But something else is being made too: “There is methane generated in the decomposition during the coalification process....” The same dead plant life being slowly transformed into coal, is also decomposing into methane, deep in the ground at, “a few hundred feet to a couple thousand of feet deep, the coal seams will continue to be broken down by bugs, methanogens will continue to generate methane.”
This process is even on-going---microorganisms are eating up coal and spitting out methane molecules as we speak in active coal mines.
What makes coal and methane such a dynamic duo is how they stick to one another. Because coal is highly porous, methane gets inside of it and easily binds to coal’s surface. And because there are so many pores, there is a whole lot of surface area, and thus a whole lot of methane. “Think of it as a single layer of methane molecules stuck to the coal.”
At high pressures deep underground, methane is quite happy to stay nestled up to all of the surface sites on the coal.

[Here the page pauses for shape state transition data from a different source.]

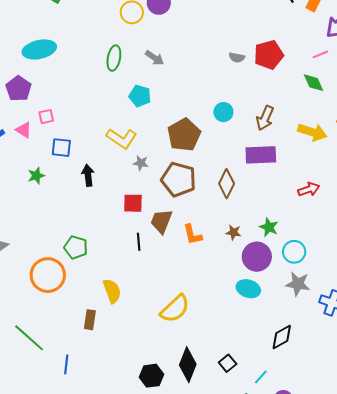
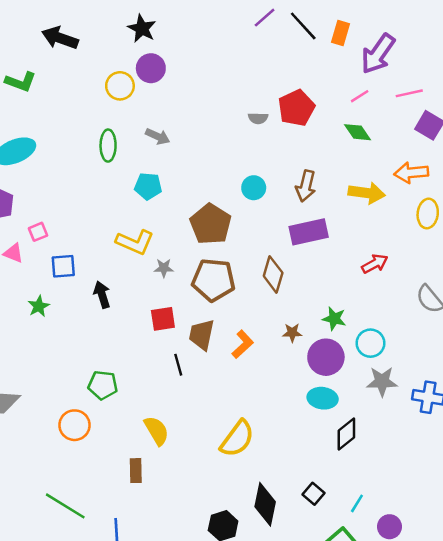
orange L-shape: (193, 235) -> (243, 344), turned -110
orange circle: (48, 275) -> (74, 425), size x0.7
black diamond: (282, 337) -> (346, 434), moved

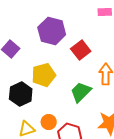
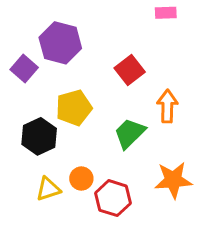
purple hexagon: (52, 31) -> (60, 43), moved

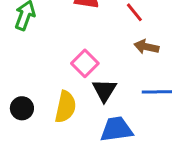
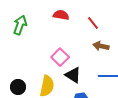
black triangle: (104, 90) -> (73, 75), turned -30

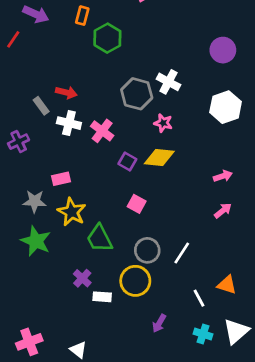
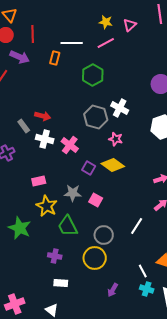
green hexagon: (107, 38) -> (93, 75), moved
yellow diamond: (159, 157) -> (113, 165), turned 30
gray star: (34, 201) -> (73, 193), moved
white line: (182, 253) -> (137, 226), moved
purple cross: (82, 278) -> (55, 256), turned -32
white rectangle: (102, 297) -> (61, 283), moved
cyan cross: (203, 334) -> (147, 289), moved

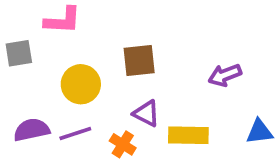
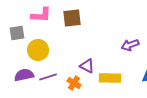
brown square: (139, 61) -> (72, 18), moved
yellow circle: (81, 84) -> (38, 50), moved

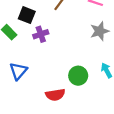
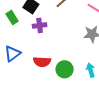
red semicircle: (55, 95) -> (42, 62), moved

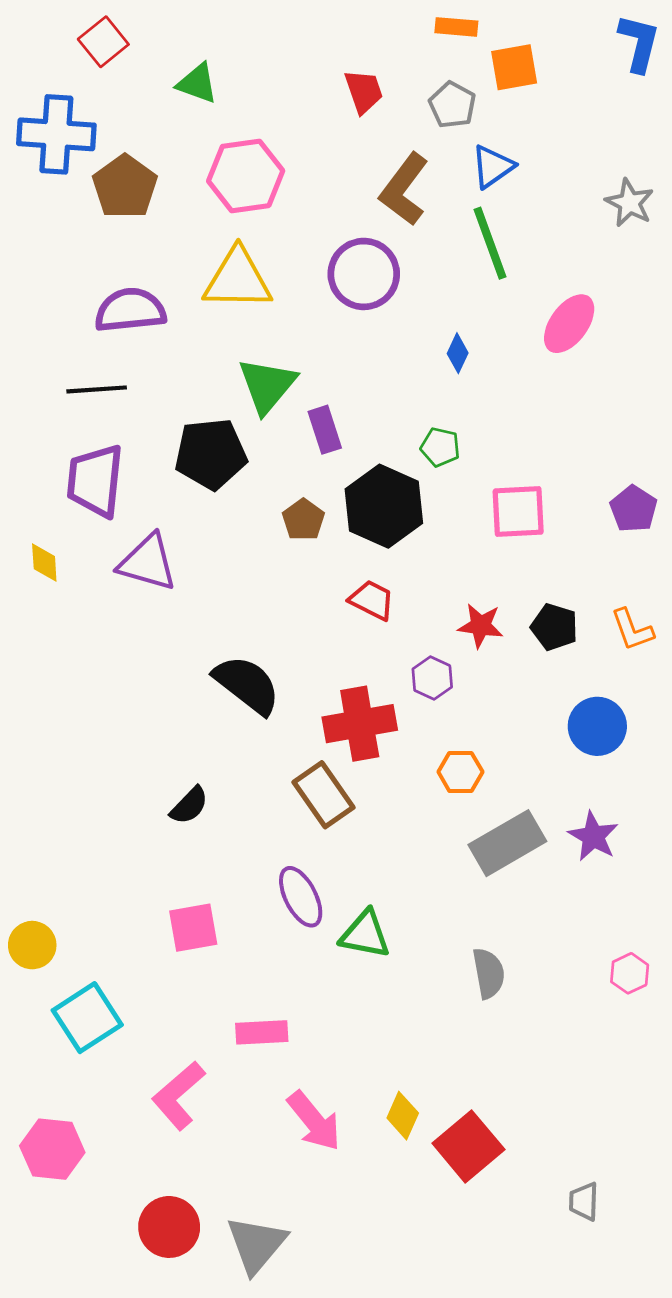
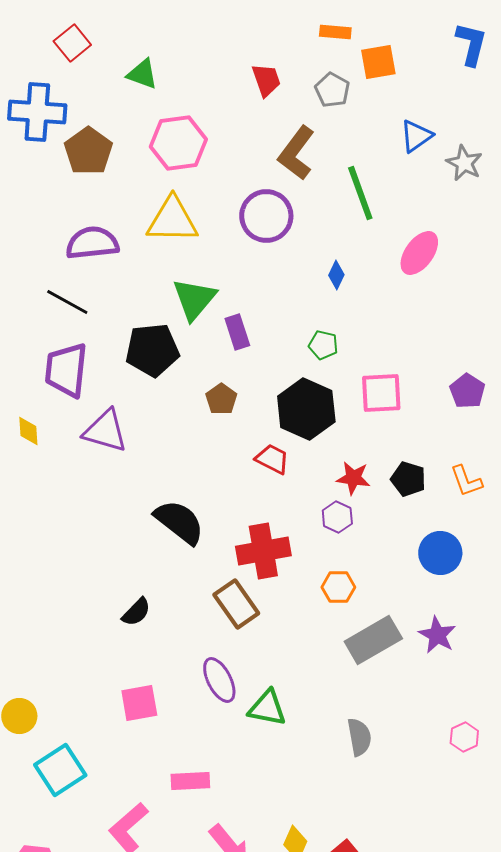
blue triangle: (493, 167) -> (416, 136), moved
black line: (97, 389) -> (67, 302), turned 33
black hexagon: (384, 506) -> (306, 409), moved
purple hexagon: (432, 678) -> (337, 517), moved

But when miners start digging, exposing the seam and releasing pressure, the methane leaks out of the holes and pores of the coal into the atmosphere. That methane is a safety hazard for miners, but an opportunity for an environmentally-minded company, like the SkiCo Here again is Auden Schendler: “This is kind of what we specialize in at Aspen Skiing Company: Complex projects that are groundbreaking, that are really difficult, and that we don’t always succeed at.”
But unlike some of the failed or abandoned projects SkiCo has pursued in the past, this one seems to be panning out so far, and in a big way. Their coal-mine methane project is currently providing the equivalent of Aspen Skiing Company’s total power needs for the year, which is no small number at 25 million kilowatt hours.
“Think of a kilowatt-hour as dishwasher load of energy, so you could do 25 million loads of dishes”
And that’s a lot of dishes. Or Gondola rides, if you like.